• _What you need to do_
Retype the whole listing, please, keeping every line exact and dropping the pictures.

• _Exercise data_

______________________________

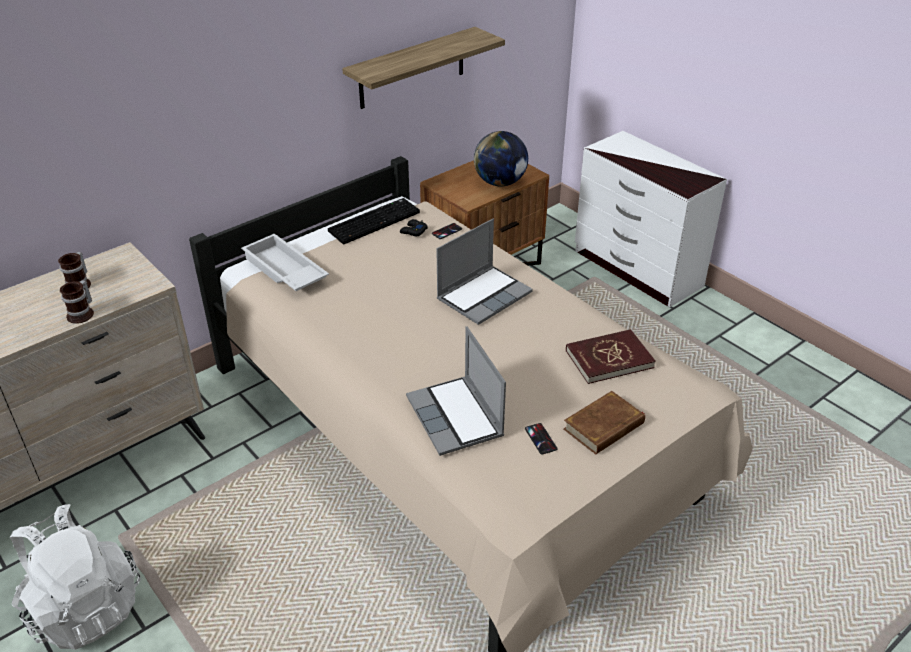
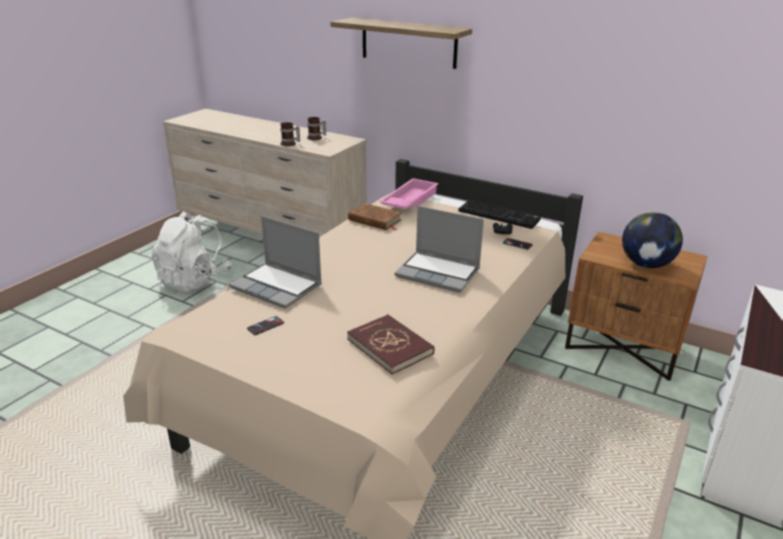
camera: 70 degrees right, 10 degrees down
(283, 271) = (409, 200): white tray -> pink tray
(412, 68) = (618, 122): shelf -> shelf (408, 43)
(456, 417) = (278, 286): laptop -> laptop turned 105 degrees counterclockwise
(604, 426) = (292, 355): brown book -> brown book (375, 220)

______________________________

• _Result for this task_
camera: 70 degrees right, 10 degrees down
(283, 271) = (409, 200): white tray -> pink tray
(412, 68) = (618, 122): shelf -> shelf (408, 43)
(456, 417) = (278, 286): laptop -> laptop turned 105 degrees counterclockwise
(604, 426) = (292, 355): brown book -> brown book (375, 220)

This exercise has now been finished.